De toda a sua filmografia anterior, apenas “O Tempo do Lobo” e “A Fita Branca” parecem ter passado batido nesta revisão. Raios, até o final do potente “Amor” é descrito em uma cena pelo personagem de Jean-Louis Trintignant (que também estrelou o outro filme), numa metalinguagem que beira o surreal.
Com isso, “Happy End” se apresenta como uma coletânea de melhores sucessos e quase que um resumo no maior estilo “Revisão do Telecurso 2000” de todas as proeminentes características do cinema hanekiano. Com uma narrativa que parece atirar para todos os lados, o realizador acaba se perdendo em um filme largamente desprovido de arcos de desenvolvimento para seus personagens, andando a esmo e não chegando a lugar algum.
A ironia de que Haneke não consiga, aqui, trabalhar o formato da história em vinhetas é palpável quando analisamos sucessos como “71 Fragmentos de uma Cronologia do Acaso”. Também decepciona a abordagem dada às redes sociais, que são jogadas no roteiro de maneira errática e sem contribuir muito para o todo. Enquanto “O Vídeo de Benny” foi um tiro certeiro na desconexão que a cultura dos vídeos caseiros causava na juventude europeia, os registros de Eve e as mensagens instantâneas trocadas por seu pai (Matthieu Kassovitz) e sua amante (Hille Perl) parecem datados logo de cara.

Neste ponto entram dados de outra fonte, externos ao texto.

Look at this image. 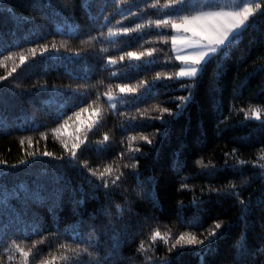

Isso talvez tenha um pouco a ver com a origem do projeto: o elemento das redes sociais veio do abandonado longa “Flashmob”, que o austríaco pretendia escrever, dirigir e lançar em 2015. Em Cannes, na coletiva de imprensa de “Happy End”, Haneke disse que não ficou satisfeito com o desenvolvimento do roteiro daquele filme e o descartou, mantendo somente esse viés para “Happy End”, o que deixa entrever como esse tema parece enxertado aqui de maneira forçada.
Na falta de uma história potente, o diretor nos brinda com diversas cenas de sarcasmo e que provocam reais risadas. Além disso, com a sua cena da performance de “Chandelier”, de Sia, ele entra para a crescente lista de auteurs contemporâneos que usam música pop com sarcasmo e deboche (estou falando com você, Yorgos Lanthimos). Infelizmente, esses raros momentos não justificam, sozinhos, um filme menor do diretor.
Raramente discordo tanto de uma crítica quanto discordei dessa. Isso não quer dizer obviamente que o crítico em questão, que entende de cinema muito mais do que eu, não tenha razão. Apenas acho que, se eu tivesse a lido, teria talvez deixado de ver esse filme que me prendeu do início ao fim, que não vi passar o tempo e lamentei muito quando terminou. Teria continuado ali por muito mais horas vendo uma trama que, com economia de explicações, vai apresentando pessoas reais, situações que todos conhecemos e que ignoramos porque é mais fácil ignorar. Vejam esse filme e todos os outros de Haneke (menos talvez aquele violência gratuita ou não sie que nome tem dos dois caras que invadem a casa da família rica. Aquele filme é bom, mas é terrível). Fita Branca é incrível, e me remete muito a este Final feliz.